LabourStart’s Photo of the Week, which you can catch on our main page until Monday, is from the Philippines the Kilusang Mayo Uno (KMU) is actively campaigning for a ₱1,200 national minimum wage to address the rising cost of living and stagnant wages.

The labour movement’s history is what our current struggles are built on and this week we marked the anniversaries of these events:

In 1980 the Canadian Farmworkers Union held its founding convention at Douglas College in Vancouver. Delegates elected Raj Chouhan as president of the CFU, Canada’s first union of agricultural workers.

In 1937 In Oshawa, Ontario, 4,000 workers went on strike at the General Motors plant for recognition of the United Auto Workers. They won major concessions, and the strike is often considered the birth of industrial unionism in Canada.

And in 1983 a tractor trailer drove through a picket line at a strikebound Alcan plant in Scarborough, Ontario, causing the death of Claude Dougdeen, 51, a Trinidad immigrant and father of seven. Outraged union leaders unsuccessfully called on the province to bring in anti-scab laws.

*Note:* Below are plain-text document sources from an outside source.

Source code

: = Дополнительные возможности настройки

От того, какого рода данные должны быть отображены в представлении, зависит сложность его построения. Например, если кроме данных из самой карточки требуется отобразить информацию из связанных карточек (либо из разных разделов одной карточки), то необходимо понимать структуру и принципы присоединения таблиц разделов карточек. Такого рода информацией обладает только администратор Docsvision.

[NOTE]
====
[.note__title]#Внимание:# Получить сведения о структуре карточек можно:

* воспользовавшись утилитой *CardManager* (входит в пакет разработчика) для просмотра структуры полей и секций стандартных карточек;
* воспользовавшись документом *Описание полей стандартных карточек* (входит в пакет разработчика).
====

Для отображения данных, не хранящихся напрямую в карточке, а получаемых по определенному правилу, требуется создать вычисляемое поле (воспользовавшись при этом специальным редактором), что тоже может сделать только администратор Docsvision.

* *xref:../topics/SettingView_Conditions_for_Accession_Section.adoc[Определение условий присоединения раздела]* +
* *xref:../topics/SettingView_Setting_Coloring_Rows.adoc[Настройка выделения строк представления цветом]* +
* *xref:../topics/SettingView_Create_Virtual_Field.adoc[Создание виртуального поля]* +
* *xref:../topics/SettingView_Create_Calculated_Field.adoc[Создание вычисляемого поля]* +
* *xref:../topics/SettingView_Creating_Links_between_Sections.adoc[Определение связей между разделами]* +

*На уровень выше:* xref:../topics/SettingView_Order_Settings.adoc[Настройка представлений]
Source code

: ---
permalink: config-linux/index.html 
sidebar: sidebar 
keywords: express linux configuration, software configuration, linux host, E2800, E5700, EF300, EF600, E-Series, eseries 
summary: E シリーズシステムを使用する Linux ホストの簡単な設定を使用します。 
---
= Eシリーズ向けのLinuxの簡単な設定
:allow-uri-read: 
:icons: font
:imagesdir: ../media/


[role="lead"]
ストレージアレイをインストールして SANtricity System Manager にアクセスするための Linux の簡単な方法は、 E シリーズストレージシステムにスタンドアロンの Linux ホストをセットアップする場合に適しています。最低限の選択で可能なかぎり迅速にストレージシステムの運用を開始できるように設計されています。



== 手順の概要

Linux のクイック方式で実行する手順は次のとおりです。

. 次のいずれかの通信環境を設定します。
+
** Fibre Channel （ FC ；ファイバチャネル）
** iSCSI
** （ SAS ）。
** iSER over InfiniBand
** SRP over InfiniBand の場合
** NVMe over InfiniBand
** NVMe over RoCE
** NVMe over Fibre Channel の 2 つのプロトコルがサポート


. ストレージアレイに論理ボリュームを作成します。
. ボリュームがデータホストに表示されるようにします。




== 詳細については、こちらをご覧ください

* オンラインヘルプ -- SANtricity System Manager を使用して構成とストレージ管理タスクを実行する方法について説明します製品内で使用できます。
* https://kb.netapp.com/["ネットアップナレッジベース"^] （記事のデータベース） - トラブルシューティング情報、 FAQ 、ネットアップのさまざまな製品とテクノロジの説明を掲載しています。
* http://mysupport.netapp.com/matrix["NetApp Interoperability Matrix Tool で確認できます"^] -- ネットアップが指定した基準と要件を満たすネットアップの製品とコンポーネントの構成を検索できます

LabourStart is also a campaigning website and one of our active campaigns is in solidarity with Algerian trade unionist Ali Mammeri, President of the National Union of Public Service Employees in the Culture and Arts Sector (SNFC).  He has just been sentenced to ten years in prison in a case directly linked to his union activities.  This campaign is sponsored by his union, and by the global union federations PSI, that’s the Public Services International, and the IUF or International Union of Foodworkers.

UN officials have expressed concern about his case, highlighting violations of fundamental freedoms and the misuse of anti-terrorism legislation against trade union rights.

Look for the prominent link on our main page and click through.  Protest and solidarity messages are prepped and waiting for you.  It’ll take just seconds to add your voice to the demand for Mammeri’s release.

This is Derek Blackadder from LabourStart reporting for RadioLabour.